The response should be an exact copy of every record.
Data records START
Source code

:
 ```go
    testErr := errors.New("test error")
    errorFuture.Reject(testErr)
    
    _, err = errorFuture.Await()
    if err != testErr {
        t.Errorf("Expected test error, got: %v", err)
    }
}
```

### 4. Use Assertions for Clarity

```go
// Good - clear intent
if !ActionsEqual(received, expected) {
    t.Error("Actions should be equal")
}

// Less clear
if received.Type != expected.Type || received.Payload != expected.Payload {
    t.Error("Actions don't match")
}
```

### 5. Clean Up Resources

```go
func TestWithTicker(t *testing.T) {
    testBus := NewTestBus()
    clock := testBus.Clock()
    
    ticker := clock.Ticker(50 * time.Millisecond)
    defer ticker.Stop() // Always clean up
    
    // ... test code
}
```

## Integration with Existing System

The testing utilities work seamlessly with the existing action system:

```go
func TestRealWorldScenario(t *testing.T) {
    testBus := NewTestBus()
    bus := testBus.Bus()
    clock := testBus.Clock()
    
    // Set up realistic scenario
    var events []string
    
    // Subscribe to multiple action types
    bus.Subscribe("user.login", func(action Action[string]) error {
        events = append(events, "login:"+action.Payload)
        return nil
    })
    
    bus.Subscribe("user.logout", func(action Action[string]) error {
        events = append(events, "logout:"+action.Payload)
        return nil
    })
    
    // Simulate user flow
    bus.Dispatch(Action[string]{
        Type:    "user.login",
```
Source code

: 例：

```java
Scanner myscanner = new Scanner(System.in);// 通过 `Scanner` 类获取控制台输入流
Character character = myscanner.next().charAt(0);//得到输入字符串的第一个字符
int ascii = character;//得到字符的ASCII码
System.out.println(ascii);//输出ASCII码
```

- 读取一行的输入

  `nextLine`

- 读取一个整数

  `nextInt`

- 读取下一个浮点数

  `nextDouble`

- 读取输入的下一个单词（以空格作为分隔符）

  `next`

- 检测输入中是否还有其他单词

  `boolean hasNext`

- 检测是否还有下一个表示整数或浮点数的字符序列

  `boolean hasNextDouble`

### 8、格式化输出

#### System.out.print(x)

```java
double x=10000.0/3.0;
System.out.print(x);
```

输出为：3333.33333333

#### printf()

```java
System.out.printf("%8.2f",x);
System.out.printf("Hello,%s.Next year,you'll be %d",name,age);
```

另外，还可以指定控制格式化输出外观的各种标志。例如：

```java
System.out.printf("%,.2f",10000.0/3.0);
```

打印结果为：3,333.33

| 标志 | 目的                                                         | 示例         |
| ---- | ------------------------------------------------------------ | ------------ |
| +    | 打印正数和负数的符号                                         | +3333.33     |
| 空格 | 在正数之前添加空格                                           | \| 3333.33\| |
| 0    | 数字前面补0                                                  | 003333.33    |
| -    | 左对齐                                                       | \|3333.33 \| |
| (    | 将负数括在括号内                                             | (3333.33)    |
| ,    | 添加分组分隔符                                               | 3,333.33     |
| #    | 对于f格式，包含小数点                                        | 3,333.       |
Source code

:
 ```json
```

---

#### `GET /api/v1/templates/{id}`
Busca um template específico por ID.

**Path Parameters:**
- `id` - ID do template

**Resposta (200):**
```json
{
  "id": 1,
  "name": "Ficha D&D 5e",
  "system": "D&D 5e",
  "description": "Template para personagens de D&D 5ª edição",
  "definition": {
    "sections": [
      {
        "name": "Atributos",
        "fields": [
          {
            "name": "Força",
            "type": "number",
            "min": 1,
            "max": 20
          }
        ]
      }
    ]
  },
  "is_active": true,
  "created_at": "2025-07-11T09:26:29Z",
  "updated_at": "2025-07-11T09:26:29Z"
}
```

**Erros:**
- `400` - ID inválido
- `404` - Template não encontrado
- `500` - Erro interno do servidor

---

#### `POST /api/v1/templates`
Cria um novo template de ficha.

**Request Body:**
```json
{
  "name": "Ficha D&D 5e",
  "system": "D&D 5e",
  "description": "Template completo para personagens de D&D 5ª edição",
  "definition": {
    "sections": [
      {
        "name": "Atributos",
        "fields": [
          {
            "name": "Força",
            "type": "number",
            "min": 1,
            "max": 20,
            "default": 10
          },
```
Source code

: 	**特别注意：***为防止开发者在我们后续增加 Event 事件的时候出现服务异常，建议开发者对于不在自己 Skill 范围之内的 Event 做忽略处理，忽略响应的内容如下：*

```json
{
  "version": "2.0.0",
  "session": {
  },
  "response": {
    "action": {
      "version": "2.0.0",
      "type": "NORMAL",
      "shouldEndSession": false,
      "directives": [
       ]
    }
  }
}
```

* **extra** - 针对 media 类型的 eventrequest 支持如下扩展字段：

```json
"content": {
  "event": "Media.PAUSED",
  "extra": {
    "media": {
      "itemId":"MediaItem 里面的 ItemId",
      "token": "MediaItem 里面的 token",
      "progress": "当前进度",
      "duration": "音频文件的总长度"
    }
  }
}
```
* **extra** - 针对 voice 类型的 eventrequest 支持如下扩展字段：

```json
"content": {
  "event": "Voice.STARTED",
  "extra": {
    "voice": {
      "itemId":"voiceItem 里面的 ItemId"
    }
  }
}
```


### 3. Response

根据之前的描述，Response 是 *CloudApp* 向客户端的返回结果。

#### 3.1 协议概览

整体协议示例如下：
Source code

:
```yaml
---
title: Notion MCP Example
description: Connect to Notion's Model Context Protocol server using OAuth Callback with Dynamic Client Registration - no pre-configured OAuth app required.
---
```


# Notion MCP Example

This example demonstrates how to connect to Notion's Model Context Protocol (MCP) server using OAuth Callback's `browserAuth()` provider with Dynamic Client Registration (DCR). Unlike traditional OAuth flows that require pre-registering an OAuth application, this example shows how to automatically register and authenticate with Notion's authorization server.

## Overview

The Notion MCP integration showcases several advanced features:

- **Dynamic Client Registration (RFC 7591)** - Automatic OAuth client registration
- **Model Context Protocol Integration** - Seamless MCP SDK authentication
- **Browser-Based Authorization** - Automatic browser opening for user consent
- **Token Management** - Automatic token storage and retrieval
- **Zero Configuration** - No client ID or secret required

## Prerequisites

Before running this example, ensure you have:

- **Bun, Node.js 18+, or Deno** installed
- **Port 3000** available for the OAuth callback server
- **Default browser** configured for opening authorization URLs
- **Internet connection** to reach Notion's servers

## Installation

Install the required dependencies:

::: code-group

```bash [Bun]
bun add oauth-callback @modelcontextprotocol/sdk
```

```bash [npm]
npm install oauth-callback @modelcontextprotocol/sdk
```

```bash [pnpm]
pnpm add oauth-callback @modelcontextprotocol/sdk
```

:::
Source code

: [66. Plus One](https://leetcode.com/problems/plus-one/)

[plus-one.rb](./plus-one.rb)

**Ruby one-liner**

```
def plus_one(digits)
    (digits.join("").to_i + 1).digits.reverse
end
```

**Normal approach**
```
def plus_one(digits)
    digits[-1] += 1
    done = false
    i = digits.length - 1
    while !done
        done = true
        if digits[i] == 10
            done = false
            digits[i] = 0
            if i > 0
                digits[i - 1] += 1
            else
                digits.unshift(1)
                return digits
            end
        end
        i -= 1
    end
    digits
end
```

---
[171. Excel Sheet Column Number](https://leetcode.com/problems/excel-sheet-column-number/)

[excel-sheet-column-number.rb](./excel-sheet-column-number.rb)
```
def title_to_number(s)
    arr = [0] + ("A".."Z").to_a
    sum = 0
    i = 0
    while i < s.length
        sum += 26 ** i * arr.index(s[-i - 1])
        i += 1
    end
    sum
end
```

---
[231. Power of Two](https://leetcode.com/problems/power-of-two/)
Data records END
**Task solution**
Source code

:
 ```go
    testErr := errors.New("test error")
    errorFuture.Reject(testErr)
    
    _, err = errorFuture.Await()
    if err != testErr {
        t.Errorf("Expected test error, got: %v", err)
    }
}
```

### 4. Use Assertions for Clarity

```go
// Good - clear intent
if !ActionsEqual(received, expected) {
    t.Error("Actions should be equal")
}

// Less clear
if received.Type != expected.Type || received.Payload != expected.Payload {
    t.Error("Actions don't match")
}
```

### 5. Clean Up Resources

```go
func TestWithTicker(t *testing.T) {
    testBus := NewTestBus()
    clock := testBus.Clock()
    
    ticker := clock.Ticker(50 * time.Millisecond)
    defer ticker.Stop() // Always clean up
    
    // ... test code
}
```

## Integration with Existing System

The testing utilities work seamlessly with the existing action system:

```go
func TestRealWorldScenario(t *testing.T) {
    testBus := NewTestBus()
    bus := testBus.Bus()
    clock := testBus.Clock()
    
    // Set up realistic scenario
    var events []string
    
    // Subscribe to multiple action types
    bus.Subscribe("user.login", func(action Action[string]) error {
        events = append(events, "login:"+action.Payload)
        return nil
    })
    
    bus.Subscribe("user.logout", func(action Action[string]) error {
        events = append(events, "logout:"+action.Payload)
        return nil
    })
    
    // Simulate user flow
    bus.Dispatch(Action[string]{
        Type:    "user.login",
```
Source code

: 例：

```java
Scanner myscanner = new Scanner(System.in);// 通过 `Scanner` 类获取控制台输入流
Character character = myscanner.next().charAt(0);//得到输入字符串的第一个字符
int ascii = character;//得到字符的ASCII码
System.out.println(ascii);//输出ASCII码
```

- 读取一行的输入

  `nextLine`

- 读取一个整数

  `nextInt`

- 读取下一个浮点数

  `nextDouble`

- 读取输入的下一个单词（以空格作为分隔符）

  `next`

- 检测输入中是否还有其他单词

  `boolean hasNext`

- 检测是否还有下一个表示整数或浮点数的字符序列

  `boolean hasNextDouble`

### 8、格式化输出

#### System.out.print(x)

```java
double x=10000.0/3.0;
System.out.print(x);
```

输出为：3333.33333333

#### printf()

```java
System.out.printf("%8.2f",x);
System.out.printf("Hello,%s.Next year,you'll be %d",name,age);
```

另外，还可以指定控制格式化输出外观的各种标志。例如：

```java
System.out.printf("%,.2f",10000.0/3.0);
```

打印结果为：3,333.33

| 标志 | 目的                                                         | 示例         |
| ---- | ------------------------------------------------------------ | ------------ |
| +    | 打印正数和负数的符号                                         | +3333.33     |
| 空格 | 在正数之前添加空格                                           | \| 3333.33\| |
| 0    | 数字前面补0                                                  | 003333.33    |
| -    | 左对齐                                                       | \|3333.33 \| |
| (    | 将负数括在括号内                                             | (3333.33)    |
| ,    | 添加分组分隔符                                               | 3,333.33     |
| #    | 对于f格式，包含小数点                                        | 3,333.       |
Source code

:
 ```json
```

---

#### `GET /api/v1/templates/{id}`
Busca um template específico por ID.

**Path Parameters:**
- `id` - ID do template

**Resposta (200):**
```json
{
  "id": 1,
  "name": "Ficha D&D 5e",
  "system": "D&D 5e",
  "description": "Template para personagens de D&D 5ª edição",
  "definition": {
    "sections": [
      {
        "name": "Atributos",
        "fields": [
          {
            "name": "Força",
            "type": "number",
            "min": 1,
            "max": 20
          }
        ]
      }
    ]
  },
  "is_active": true,
  "created_at": "2025-07-11T09:26:29Z",
  "updated_at": "2025-07-11T09:26:29Z"
}
```

**Erros:**
- `400` - ID inválido
- `404` - Template não encontrado
- `500` - Erro interno do servidor

---

#### `POST /api/v1/templates`
Cria um novo template de ficha.

**Request Body:**
```json
{
  "name": "Ficha D&D 5e",
  "system": "D&D 5e",
  "description": "Template completo para personagens de D&D 5ª edição",
  "definition": {
    "sections": [
      {
        "name": "Atributos",
        "fields": [
          {
            "name": "Força",
            "type": "number",
            "min": 1,
            "max": 20,
            "default": 10
          },
```
Source code

: 	**特别注意：***为防止开发者在我们后续增加 Event 事件的时候出现服务异常，建议开发者对于不在自己 Skill 范围之内的 Event 做忽略处理，忽略响应的内容如下：*

```json
{
  "version": "2.0.0",
  "session": {
  },
  "response": {
    "action": {
      "version": "2.0.0",
      "type": "NORMAL",
      "shouldEndSession": false,
      "directives": [
       ]
    }
  }
}
```

* **extra** - 针对 media 类型的 eventrequest 支持如下扩展字段：

```json
"content": {
  "event": "Media.PAUSED",
  "extra": {
    "media": {
      "itemId":"MediaItem 里面的 ItemId",
      "token": "MediaItem 里面的 token",
      "progress": "当前进度",
      "duration": "音频文件的总长度"
    }
  }
}
```
* **extra** - 针对 voice 类型的 eventrequest 支持如下扩展字段：

```json
"content": {
  "event": "Voice.STARTED",
  "extra": {
    "voice": {
      "itemId":"voiceItem 里面的 ItemId"
    }
  }
}
```


### 3. Response

根据之前的描述，Response 是 *CloudApp* 向客户端的返回结果。

#### 3.1 协议概览

整体协议示例如下：
Source code

:
```yaml
---
title: Notion MCP Example
description: Connect to Notion's Model Context Protocol server using OAuth Callback with Dynamic Client Registration - no pre-configured OAuth app required.
---
```


# Notion MCP Example

This example demonstrates how to connect to Notion's Model Context Protocol (MCP) server using OAuth Callback's `browserAuth()` provider with Dynamic Client Registration (DCR). Unlike traditional OAuth flows that require pre-registering an OAuth application, this example shows how to automatically register and authenticate with Notion's authorization server.

## Overview

The Notion MCP integration showcases several advanced features:

- **Dynamic Client Registration (RFC 7591)** - Automatic OAuth client registration
- **Model Context Protocol Integration** - Seamless MCP SDK authentication
- **Browser-Based Authorization** - Automatic browser opening for user consent
- **Token Management** - Automatic token storage and retrieval
- **Zero Configuration** - No client ID or secret required

## Prerequisites

Before running this example, ensure you have:

- **Bun, Node.js 18+, or Deno** installed
- **Port 3000** available for the OAuth callback server
- **Default browser** configured for opening authorization URLs
- **Internet connection** to reach Notion's servers

## Installation

Install the required dependencies:

::: code-group

```bash [Bun]
bun add oauth-callback @modelcontextprotocol/sdk
```

```bash [npm]
npm install oauth-callback @modelcontextprotocol/sdk
```

```bash [pnpm]
pnpm add oauth-callback @modelcontextprotocol/sdk
```

:::
Source code

: [66. Plus One](https://leetcode.com/problems/plus-one/)

[plus-one.rb](./plus-one.rb)

**Ruby one-liner**

```
def plus_one(digits)
    (digits.join("").to_i + 1).digits.reverse
end
```

**Normal approach**
```
def plus_one(digits)
    digits[-1] += 1
    done = false
    i = digits.length - 1
    while !done
        done = true
        if digits[i] == 10
            done = false
            digits[i] = 0
            if i > 0
                digits[i - 1] += 1
            else
                digits.unshift(1)
                return digits
            end
        end
        i -= 1
    end
    digits
end
```

---
[171. Excel Sheet Column Number](https://leetcode.com/problems/excel-sheet-column-number/)

[excel-sheet-column-number.rb](./excel-sheet-column-number.rb)
```
def title_to_number(s)
    arr = [0] + ("A".."Z").to_a
    sum = 0
    i = 0
    while i < s.length
        sum += 26 ** i * arr.index(s[-i - 1])
        i += 1
    end
    sum
end
```

---
[231. Power of Two](https://leetcode.com/problems/power-of-two/)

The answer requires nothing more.